‘Huge influx.’ 537 new COVID cases confirmed in Tri-Cities in three days
The Tri-Cities area had 537 new cases of COVID-19 confirmed over the last three days, the Benton Franklin Health District reported on Monday.
The new known cases brought the total for the bicounty area to more than 12,000 since the start of the pandemic, with case numbers rising quickly.
Over the past month, the Tri-Cities area has had 20% of the total known cases of the entire pandemic, said Dr. Amy Person, health officer for Benton and Franklin counties, speaking during the Tri-City Development Council’s Coffee with Karl webcast.
That means a fifth of the cases have been reported during just an eighth of the pandemic.
“It has been a huge influx,” she said.
Benton County has seen a particularly steep increase in known cases and is on track to exceed the new cases seen at the former peak in July, she said.
Benton County has had a quarter of its cases in the last month, she said.
Its rate of new cases per 100,000 people over two weeks now exceeds 500, far above a rate that dropped almost to 75 in late September.
Hospital concerns
Dr. Person also is concerned that local hospitals are treating more patients for COVID-19.
Hospitals are not as full as they are on the west side of the state or in Spokane, she said.
But that still could affect the Tri-Cities, as hospitals look to transfer out the most critically ill patients to the Seattle area, and other areas with packed intensive care units may look to transfer patients to the Tri-Cities.
Here hospital leaders are concerned not so much with having enough beds, but having enough staff and preventing employee burnout.
Usually hospitals turn to services that provide “traveling” nurses when they face a temporary shortage, but many hospitals are competing for staff, including intensive care nurses who do temporary stints at hospitals, Dr. Person said.
“People say our hospitals are fine now. That’s a little bit of a dangerous place to go,” she said.
If we wait until hospitals are full, there is no “safety valve,” she said.
COVID case rates
The 537 cases reported on Monday average 179 per day. The health district does not report cases over the weekend.
That compares to 122 cases per day on average last week, 82 per day the previous week and 42 per day the week before that.
The cases reported on Monday include 324 in Benton County for a total of 6,617 there since the start of the pandemic and 213 in Franklin County for a total of 5,529.
The case rate for Benton County is 501 new cases per 100,000 for the two weeks through Nov. 9, the most recent case rate available.

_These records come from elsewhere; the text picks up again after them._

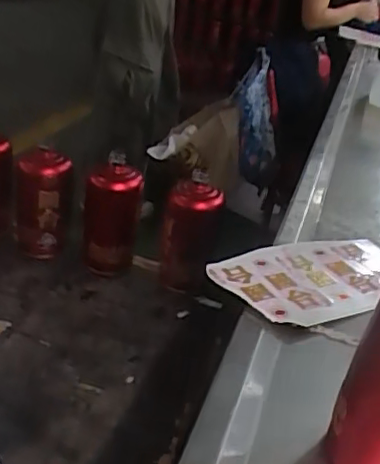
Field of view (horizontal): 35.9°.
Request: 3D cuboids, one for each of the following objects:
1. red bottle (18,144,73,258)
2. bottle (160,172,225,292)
[{"bbox_3d":[-0.227,-0.039,0.909,0.079,0.170,0.068,-1,30,-15],"label":"red bottle"},{"bbox_3d":[-0.001,0.008,0.880,0.081,0.183,0.068,7,29,-2],"label":"bottle"}]

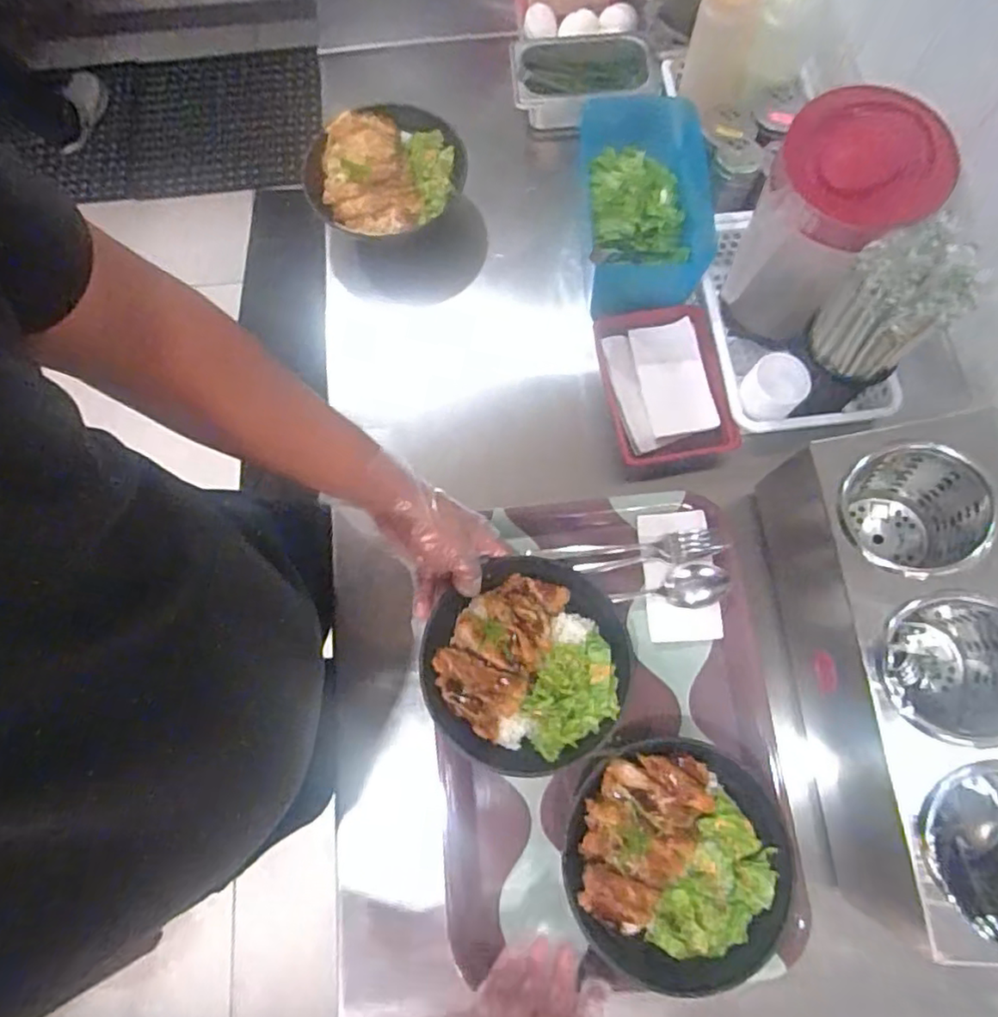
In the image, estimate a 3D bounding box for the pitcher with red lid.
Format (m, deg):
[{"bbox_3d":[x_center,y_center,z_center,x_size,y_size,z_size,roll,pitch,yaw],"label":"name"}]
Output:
[{"bbox_3d":[0.297,-0.264,0.565,0.124,0.165,0.142,24,73,6],"label":"pitcher with red lid"}]

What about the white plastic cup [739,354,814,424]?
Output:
[{"bbox_3d":[0.271,-0.118,0.624,0.053,0.054,0.055,1,72,-2],"label":"white plastic cup"}]

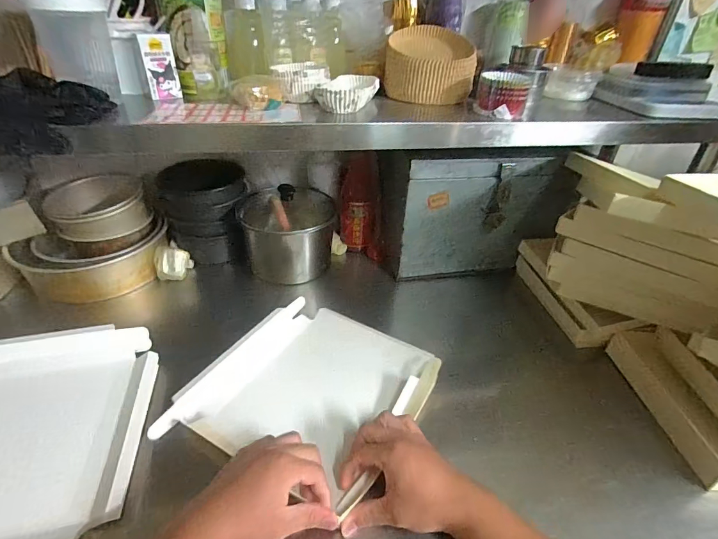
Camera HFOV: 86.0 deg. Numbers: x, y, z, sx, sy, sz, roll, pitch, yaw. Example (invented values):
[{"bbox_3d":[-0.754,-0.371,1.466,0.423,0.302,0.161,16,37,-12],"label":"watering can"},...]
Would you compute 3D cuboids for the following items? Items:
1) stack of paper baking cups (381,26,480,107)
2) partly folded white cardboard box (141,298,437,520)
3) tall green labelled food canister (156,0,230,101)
[{"bbox_3d":[0.122,-0.350,0.662,0.151,0.092,0.124,9,37,7],"label":"stack of paper baking cups"},{"bbox_3d":[-0.067,0.169,0.549,0.285,0.034,0.285,22,41,23],"label":"partly folded white cardboard box"},{"bbox_3d":[-0.255,-0.370,0.598,0.096,0.180,0.060,-10,39,-17],"label":"tall green labelled food canister"}]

For Franklin County it is 467.
The Washington state Department of Health considers 75 new cases per 100,000 people over two weeks as high risk for school reopening.
However, Dr. Person said the state will be revising that number upwards.

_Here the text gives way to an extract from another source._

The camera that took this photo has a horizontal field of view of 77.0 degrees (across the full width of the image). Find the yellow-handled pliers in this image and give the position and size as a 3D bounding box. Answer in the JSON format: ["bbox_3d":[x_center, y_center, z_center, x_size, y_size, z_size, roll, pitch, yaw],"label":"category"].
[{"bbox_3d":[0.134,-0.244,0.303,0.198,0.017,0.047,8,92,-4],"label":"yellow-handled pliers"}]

More information is available since the state set its case rate recommendations. It shows that the majority of schools that resume some in-person classes while following strict protocols don’t contribute significantly to disease in the community and do not have outbreaks within the schools, she said.
In the Tri-Cities, children are being infected outside school, including from birthday parties and participating in nonschool team sports, she said.

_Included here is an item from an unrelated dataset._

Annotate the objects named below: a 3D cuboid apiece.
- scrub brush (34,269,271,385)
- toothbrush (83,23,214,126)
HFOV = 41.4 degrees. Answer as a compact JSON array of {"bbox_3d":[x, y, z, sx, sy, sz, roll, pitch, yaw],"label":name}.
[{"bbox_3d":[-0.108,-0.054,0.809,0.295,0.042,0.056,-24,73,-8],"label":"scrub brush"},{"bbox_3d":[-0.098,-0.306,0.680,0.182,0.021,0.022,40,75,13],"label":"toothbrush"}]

However, with the rising Tri-Cities case rates there will be continued re-evaluation of school reopenings, she said.
“If we are looking at an explosion of disease activity that is causing us to need to restrict other things, we also need to see how schools fit into that,” she said.
No deaths reported
No new deaths from complications of COVID-19 were reported in the Tri-Cities on Monday, leaving the total residents who have died from the disease in Benton and Franklin counties at 193.
Local hospitals were treating 34 patients for COVID-19, including patients waiting for test results, on Monday.
With hospitals treating more patients for other reasons than earlier this fall, hospital readiness targets are not being met in the Tri-Cities area. About 84% of licensed beds were in use and the target is less than 80%.
The 34 patients being treated for COVID on Monday accounted for 9% of all hospital patients in Richland, Kennewick, Pasco and Prosser.
Washington state
The Washington State Department of Health on Sunday reported 2,309 new confirmed cases of COVID-19, setting a new record for daily cases since the start of the pandemic for the third day in the row.
On Saturday 2,233 cases were reported and on Friday 2,142 cases were reported, the first time that new known cases had topped 2,000 for a single day.
The department does not report deaths on weekends.
Statewide totals from the illness caused by the coronavirus are at 130,040 cases and 2,519 deaths, up from 127,731 cases on Saturday.
King County continues to have the highest case numbers in Washington, with 34,415 cases and 836 deaths. Pierce is second with 13,068 cases and 247 deaths. Yakima County has 12,521 cases and 283 deaths.
Spokane and Snohomish are next, followed by Benton in sixth place, Clark in seventh and Franklin in eighth. If Benton and Franklin counties were counted together, they would rank fifth for cases, behind Spokane.
All counties in Washington have cases.
Lauren Kirschman of The (Tacoma) News Tribune contributed to this report.